In high school, I obtained a copy of what I consider to be the definitive cookery bible. Forget Nigella, Jamie or any other chef-lebrity. If I had to live with one cookbook for the rest of my days, it would be the red-and-white gingham Better Homes & Gardens classic.
Every house had one. Pages would get dog-eared. Recipes would go missing. Words would get stained with remnants of sauces, batters or soups long forgotten. And when I had my very own, there was one recipe to which I clung – to the point that I could very nearly recite it word-by-word.
To this day, page 218 of my BHG cookbook is littered with peanut butter smudges and crusted flour. I honed, perfected, and baked their peanut butter cookie recipe so many times that I’m surprised no one begged me to stop. Instead, I chocolate-dipped them, gifted them, and well…ate them. A lot.
So as a connoisseur of pb-related confections, I was entirely too sceptical about a vegan variety.
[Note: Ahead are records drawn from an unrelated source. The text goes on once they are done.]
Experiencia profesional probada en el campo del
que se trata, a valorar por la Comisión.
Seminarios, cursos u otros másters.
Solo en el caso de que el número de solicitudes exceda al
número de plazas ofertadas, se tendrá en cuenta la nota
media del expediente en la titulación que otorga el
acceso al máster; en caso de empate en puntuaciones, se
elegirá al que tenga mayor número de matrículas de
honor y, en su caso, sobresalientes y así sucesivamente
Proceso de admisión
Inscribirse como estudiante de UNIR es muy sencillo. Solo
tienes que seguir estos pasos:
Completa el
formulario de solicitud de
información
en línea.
But if you’re looking for a veggie-friendly alternative, this recipe’s got it all: the taste, the texture, and most importantly, the added bonus of a jam centre. It’s nuts.
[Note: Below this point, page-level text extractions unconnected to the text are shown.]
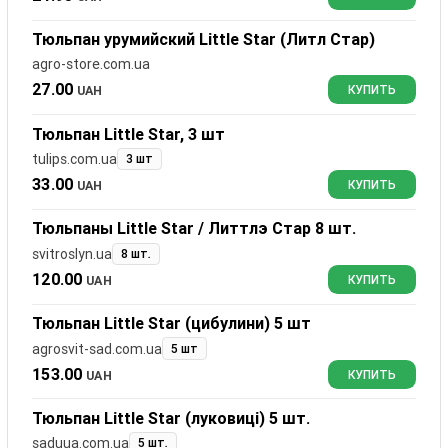
Тюльпан урумийский Little Star (Литл Стар)
agro-store.com.ua
27.00
UAH
КУПИТЬ
Тюльпан Little Star, 3 шт
tulips.com.ua
3 шт
33.00
UAH
КУПИТЬ
Тюльпаны Little Star / Литтлэ Стар 8 шт.
svitroslyn.ua
8 шт.
120.00
UAH
КУПИТЬ
Тюльпан Little Star (цибулини) 5 шт
agrosvit-sad.com.ua
5 шт
153.00
UAH
КУПИТЬ
Тюльпан Little Star (луковиці) 5 шт.
saduua.com.ua
5 шт.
Vegan Peanut Butter & Jelly Thumbprints
YOU’RE GONNA NEED: cookie sheets, parchment paper, a piping bag*
1 1/2 cup flour
1/2 cup oats
1/4 tsp salt
3/4 cup sugar
1/2 cup peanut butter
1 tsp olive or vegetable oil
1/3 cup water
1 cup jelly, whichever you prefer (I used strawberry)
1. Preheat oven to 325F (160C). Line cookie sheets with parchment paper*.
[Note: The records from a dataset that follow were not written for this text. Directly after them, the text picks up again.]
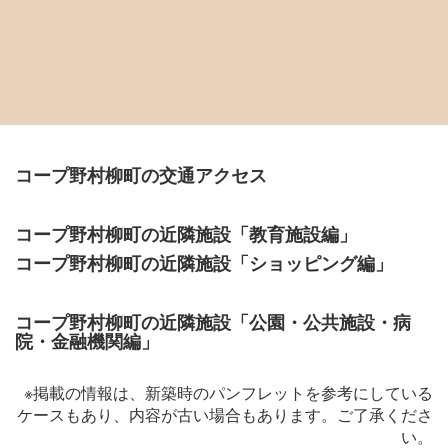
コープ野村柳町の交通アクセス
コープ野村柳町の近隣施設「教育施設編」
コープ野村柳町の近隣施設「ショッピング編」
コープ野村柳町の近隣施設「公園・公共施設・病
院・金融機関編」
※掲載の情報は、新築時のパンフレットを参考にしている
ケースもあり、内容が古い場合もあります。ご了承くださ
い。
2. Whisk together flour, oats and salt. Set aside.
3. Using an electric mixer, beat together sugar, peanut butter and oil until combined. Gradually add the water.
4. Beat in the flour, until just combined. It should now be a soft (not sticky) dough that can be shaped.
5. Using a teaspoon, roll dough into balls (you should get roughly three dozen) and place onto prepared cookie sheets about an inch apart. Press into each with your thumb, making an indent.
6. Pipe jam into each indent using the piping bag. Bake for 11-15 minutes, until slightly golden around the edges and firm.
Okay, you don’t need a piping bag. It just makes it a little neater than spooning it onto the cookies. Don’t want to buy one? Do it DIY-style with a snack bag: just spoon the jam into the bag, snip off the tip of one of the corners, and hey-presto. Or, you know, just spoon it on.
Again, you don’t absolutely have to do this. I’ve baked these with and without parchment paper, and have never had a problem with pesky stuck-on cookies.
Cookie recipe adapted from Vegetarian Times.
Store these in an airtight container and eat within 3 days (they have a tendency to get quite hard otherwise).